Task prompt: Word for word, restate all the records; images are not part of the copy.
※ ※ ※
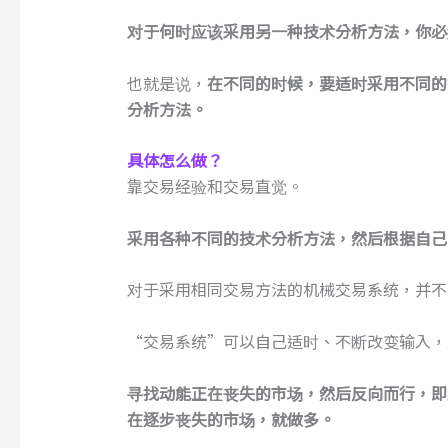
对于何时应该采用另一种技术分析方法，你必
也就是说，
在不同的时候，要适时采用不同的
分析方法。
具体怎么做？
靠交易经验和交易直觉。
采用各种不同的技术分析方法，然后根据自己
对于采用相同交易方法的机械交易系统，并不
“交易系统”可以自己适时、不断改变输入，
寻找动能正在丧失的市场，然后反向而行，即
在逐步丧失的市场，就做多。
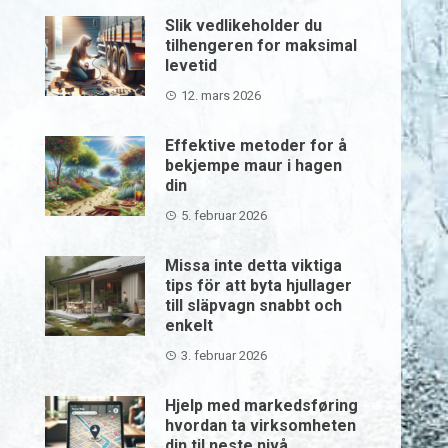
Slik vedlikeholder du
tilhengeren for maksimal
levetid
12. mars 2026
Effektive metoder for å
bekjempe maur i hagen
din
5. februar 2026
Missa inte detta viktiga
tips för att byta hjullager
till släpvagn snabbt och
enkelt
3. februar 2026
Hjelp med markedsføring
hvordan ta virksomheten
din til neste nivå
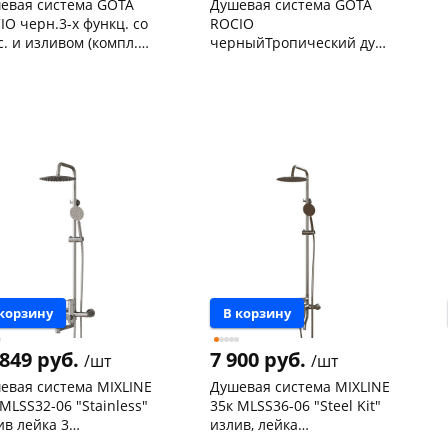
евая система GOTA
Душевая система GOTA
IO черн.3-х функц. со
ROCIO
с. и изливом (компл.с
черныйТропический душ
нгом и душ. лейкой)
+ смеситель с изливом +
нышевского,
1
Чернышевского,
1
166
лейка G657352
ад
шт
147а
шт
нышевского,
2
Код товара
0013021
а
шт
ева, 36
1 шт
ехонское ш, 18
1 шт
 товара
135121
 корзину
В корзину
 849 руб.
7 900 руб.
/шт
/шт
евая система MIXLINE
Душевая система MIXLINE
 MLSS32-06 "Stainless"
35к MLSS36-06 "Steel Kit"
ив лейка 3
излив, лейка
.+лейка"Тропический
+лейка"Тропический душ"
※ ※ ※
Solved problem:
对于何时应该采用另一种技术分析方法，你必
也就是说，
在不同的时候，要适时采用不同的
分析方法。
具体怎么做？
靠交易经验和交易直觉。
采用各种不同的技术分析方法，然后根据自己
对于采用相同交易方法的机械交易系统，并不
“交易系统”可以自己适时、不断改变输入，
寻找动能正在丧失的市场，然后反向而行，即
在逐步丧失的市场，就做多。
Slik vedlikeholder du
tilhengeren for maksimal
levetid
12. mars 2026
Effektive metoder for å
bekjempe maur i hagen
din
5. februar 2026
Missa inte detta viktiga
tips för att byta hjullager
till släpvagn snabbt och
enkelt
3. februar 2026
Hjelp med markedsføring
hvordan ta virksomheten
din til neste nivå
евая система GOTA
Душевая система GOTA
IO черн.3-х функц. со
ROCIO
с. и изливом (компл.с
черныйТропический душ
нгом и душ. лейкой)
+ смеситель с изливом +
нышевского,
1
Чернышевского,
1
166
лейка G657352
ад
шт
147а
шт
нышевского,
2
Код товара
0013021
а
шт
ева, 36
1 шт
ехонское ш, 18
1 шт
 товара
135121
 корзину
В корзину
 849 руб.
7 900 руб.
/шт
/шт
евая система MIXLINE
Душевая система MIXLINE
 MLSS32-06 "Stainless"
35к MLSS36-06 "Steel Kit"
ив лейка 3
излив, лейка
.+лейка"Тропический
+лейка"Тропический душ"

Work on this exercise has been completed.